**Exercise description**
Search the entries for the word "Київ". Copy every line that holds it.

**Input material**
..........

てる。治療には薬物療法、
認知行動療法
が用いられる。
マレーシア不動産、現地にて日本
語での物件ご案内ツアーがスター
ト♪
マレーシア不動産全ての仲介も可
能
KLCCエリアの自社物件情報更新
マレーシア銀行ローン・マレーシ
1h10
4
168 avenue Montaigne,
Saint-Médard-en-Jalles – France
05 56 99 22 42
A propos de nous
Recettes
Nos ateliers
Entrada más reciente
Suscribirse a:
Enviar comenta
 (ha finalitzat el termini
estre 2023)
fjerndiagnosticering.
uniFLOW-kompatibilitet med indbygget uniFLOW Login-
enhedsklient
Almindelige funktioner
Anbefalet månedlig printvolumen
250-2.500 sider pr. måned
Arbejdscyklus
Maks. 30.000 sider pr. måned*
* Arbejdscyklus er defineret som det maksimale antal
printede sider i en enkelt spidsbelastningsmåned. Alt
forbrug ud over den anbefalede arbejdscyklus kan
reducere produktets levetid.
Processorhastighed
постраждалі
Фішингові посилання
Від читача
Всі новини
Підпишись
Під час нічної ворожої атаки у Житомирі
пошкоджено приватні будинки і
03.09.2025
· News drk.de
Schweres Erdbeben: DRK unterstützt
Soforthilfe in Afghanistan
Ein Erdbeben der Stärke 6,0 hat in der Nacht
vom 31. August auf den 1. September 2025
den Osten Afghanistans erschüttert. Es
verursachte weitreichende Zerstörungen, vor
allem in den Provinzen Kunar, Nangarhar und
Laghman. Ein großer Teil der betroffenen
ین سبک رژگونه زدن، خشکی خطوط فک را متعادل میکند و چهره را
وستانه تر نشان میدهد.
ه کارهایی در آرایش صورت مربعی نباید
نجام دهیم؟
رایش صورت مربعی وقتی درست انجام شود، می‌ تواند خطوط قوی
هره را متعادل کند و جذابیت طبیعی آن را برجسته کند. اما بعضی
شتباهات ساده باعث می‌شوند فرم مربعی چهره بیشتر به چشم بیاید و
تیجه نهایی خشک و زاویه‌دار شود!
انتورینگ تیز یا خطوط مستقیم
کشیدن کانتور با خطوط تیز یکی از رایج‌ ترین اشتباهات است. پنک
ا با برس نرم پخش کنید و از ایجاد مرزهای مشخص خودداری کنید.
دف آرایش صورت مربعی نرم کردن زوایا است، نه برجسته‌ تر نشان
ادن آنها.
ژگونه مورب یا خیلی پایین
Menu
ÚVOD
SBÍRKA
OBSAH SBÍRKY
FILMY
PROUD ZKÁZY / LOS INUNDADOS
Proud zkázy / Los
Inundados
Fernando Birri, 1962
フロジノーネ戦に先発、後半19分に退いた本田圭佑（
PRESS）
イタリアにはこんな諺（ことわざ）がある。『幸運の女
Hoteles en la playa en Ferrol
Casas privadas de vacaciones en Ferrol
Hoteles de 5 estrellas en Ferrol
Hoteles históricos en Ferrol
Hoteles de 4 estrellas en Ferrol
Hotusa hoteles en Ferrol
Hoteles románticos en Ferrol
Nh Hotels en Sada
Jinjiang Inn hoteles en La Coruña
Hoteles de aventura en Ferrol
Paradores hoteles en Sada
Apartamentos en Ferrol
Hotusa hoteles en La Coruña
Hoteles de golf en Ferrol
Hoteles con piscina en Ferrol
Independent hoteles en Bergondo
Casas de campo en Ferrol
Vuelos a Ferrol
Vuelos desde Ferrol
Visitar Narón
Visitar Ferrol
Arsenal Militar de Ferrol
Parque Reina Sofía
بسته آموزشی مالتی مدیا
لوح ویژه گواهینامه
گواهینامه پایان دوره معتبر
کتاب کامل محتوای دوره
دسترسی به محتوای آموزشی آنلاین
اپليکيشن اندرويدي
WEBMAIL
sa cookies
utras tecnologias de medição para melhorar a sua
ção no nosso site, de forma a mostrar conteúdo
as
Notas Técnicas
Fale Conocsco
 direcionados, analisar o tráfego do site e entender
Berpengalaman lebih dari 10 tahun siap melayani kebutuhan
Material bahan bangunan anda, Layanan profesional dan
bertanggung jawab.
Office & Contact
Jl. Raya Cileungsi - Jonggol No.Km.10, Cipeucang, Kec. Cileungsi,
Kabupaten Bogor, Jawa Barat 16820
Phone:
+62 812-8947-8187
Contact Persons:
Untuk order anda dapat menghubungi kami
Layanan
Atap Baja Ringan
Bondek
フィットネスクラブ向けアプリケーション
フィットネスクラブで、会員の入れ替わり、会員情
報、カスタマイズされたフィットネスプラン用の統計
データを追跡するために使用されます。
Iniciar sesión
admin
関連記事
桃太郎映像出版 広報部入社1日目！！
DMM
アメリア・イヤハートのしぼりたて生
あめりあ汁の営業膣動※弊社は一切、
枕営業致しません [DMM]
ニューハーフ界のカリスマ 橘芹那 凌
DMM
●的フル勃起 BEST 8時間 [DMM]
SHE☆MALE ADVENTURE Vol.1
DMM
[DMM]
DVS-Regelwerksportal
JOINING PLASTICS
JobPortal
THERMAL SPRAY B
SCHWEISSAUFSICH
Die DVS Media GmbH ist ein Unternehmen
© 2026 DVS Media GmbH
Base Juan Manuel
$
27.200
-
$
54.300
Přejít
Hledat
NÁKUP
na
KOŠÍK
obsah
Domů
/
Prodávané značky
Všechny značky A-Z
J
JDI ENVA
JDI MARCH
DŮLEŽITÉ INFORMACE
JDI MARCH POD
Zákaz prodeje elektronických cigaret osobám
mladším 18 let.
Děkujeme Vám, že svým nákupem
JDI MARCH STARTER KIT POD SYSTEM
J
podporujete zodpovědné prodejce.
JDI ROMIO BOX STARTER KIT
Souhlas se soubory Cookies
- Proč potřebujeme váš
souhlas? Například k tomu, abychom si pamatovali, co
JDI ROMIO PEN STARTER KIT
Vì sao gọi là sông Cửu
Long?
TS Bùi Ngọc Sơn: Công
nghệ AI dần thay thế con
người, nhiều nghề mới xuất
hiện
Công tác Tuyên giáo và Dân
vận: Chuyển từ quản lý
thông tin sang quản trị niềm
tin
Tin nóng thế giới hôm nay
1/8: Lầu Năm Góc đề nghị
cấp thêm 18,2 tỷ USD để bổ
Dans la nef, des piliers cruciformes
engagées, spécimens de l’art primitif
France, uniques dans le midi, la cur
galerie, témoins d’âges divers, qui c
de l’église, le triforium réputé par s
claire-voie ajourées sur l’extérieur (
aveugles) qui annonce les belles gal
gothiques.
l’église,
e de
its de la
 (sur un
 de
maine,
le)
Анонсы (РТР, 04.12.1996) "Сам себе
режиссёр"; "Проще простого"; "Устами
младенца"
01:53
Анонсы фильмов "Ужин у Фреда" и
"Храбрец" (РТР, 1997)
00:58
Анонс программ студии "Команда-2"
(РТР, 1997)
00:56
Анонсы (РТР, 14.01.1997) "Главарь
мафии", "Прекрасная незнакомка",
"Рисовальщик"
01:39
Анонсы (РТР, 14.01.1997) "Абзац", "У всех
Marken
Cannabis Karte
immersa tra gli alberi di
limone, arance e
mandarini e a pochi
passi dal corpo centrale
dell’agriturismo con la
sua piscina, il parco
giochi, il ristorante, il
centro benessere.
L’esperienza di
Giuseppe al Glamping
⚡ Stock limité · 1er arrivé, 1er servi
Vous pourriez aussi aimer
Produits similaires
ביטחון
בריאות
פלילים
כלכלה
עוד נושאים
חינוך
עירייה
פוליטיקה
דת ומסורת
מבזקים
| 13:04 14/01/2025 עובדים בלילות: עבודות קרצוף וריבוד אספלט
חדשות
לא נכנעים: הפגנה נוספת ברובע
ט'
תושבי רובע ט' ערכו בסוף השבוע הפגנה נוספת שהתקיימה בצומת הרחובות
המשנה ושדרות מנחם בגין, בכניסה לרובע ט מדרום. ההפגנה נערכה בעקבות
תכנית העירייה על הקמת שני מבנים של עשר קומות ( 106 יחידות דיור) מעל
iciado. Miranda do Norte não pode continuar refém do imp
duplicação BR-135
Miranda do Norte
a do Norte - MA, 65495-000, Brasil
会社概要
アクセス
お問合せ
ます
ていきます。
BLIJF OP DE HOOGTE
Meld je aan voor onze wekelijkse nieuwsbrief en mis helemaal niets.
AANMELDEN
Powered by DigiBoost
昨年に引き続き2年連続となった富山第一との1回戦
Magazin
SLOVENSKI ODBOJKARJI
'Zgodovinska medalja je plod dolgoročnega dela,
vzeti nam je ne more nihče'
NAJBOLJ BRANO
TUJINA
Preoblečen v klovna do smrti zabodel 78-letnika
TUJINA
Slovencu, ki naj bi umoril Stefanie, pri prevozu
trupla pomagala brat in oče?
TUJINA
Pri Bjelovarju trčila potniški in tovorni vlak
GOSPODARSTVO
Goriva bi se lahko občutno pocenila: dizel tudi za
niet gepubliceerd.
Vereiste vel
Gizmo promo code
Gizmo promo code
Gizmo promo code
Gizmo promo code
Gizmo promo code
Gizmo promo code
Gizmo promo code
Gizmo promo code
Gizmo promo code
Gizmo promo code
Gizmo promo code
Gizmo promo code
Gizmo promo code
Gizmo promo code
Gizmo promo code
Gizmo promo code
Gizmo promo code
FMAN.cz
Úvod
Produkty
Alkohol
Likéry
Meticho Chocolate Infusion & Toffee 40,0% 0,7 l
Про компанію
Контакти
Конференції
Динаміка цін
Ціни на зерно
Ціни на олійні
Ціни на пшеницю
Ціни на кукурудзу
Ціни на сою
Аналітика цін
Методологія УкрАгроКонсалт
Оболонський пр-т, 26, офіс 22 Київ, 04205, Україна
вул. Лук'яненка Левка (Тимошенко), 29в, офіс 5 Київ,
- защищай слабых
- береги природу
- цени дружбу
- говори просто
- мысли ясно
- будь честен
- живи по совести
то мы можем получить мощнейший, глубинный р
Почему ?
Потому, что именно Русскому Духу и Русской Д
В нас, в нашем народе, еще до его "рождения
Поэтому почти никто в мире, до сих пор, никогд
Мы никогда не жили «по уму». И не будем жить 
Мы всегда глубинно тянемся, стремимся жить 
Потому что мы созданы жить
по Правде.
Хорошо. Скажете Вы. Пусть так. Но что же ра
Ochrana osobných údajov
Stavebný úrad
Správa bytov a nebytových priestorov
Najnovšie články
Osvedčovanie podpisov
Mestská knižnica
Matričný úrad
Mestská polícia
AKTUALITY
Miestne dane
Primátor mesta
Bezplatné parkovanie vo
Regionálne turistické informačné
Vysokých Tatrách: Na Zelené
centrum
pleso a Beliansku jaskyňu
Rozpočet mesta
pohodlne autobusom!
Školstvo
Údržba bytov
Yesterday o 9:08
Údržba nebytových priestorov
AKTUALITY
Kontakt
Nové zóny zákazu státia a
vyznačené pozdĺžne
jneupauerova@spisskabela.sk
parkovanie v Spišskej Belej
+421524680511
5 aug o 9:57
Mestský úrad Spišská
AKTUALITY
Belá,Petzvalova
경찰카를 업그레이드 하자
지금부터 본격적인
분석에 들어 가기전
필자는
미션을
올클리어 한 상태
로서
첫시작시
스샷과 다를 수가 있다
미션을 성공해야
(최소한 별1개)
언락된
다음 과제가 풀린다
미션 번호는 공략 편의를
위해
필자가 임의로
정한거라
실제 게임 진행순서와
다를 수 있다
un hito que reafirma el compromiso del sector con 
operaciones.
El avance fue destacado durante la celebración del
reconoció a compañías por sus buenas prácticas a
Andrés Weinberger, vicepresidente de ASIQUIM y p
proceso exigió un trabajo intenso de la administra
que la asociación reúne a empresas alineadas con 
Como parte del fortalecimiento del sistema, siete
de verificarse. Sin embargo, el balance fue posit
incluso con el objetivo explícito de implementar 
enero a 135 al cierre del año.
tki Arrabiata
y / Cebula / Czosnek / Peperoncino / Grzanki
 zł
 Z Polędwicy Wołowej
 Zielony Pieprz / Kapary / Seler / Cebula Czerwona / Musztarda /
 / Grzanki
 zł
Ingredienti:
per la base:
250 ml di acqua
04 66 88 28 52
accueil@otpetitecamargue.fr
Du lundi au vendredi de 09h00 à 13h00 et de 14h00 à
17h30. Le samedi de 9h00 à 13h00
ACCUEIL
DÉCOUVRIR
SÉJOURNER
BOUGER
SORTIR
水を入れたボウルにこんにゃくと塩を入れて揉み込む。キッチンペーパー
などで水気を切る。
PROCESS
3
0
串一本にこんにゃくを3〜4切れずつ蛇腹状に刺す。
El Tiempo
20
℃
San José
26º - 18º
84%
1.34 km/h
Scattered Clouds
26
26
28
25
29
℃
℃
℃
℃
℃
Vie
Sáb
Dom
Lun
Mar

..........

**Result**
Оболонський пр-т, 26, офіс 22 Київ, 04205, Україна
вул. Лук'яненка Левка (Тимошенко), 29в, офіс 5 Київ,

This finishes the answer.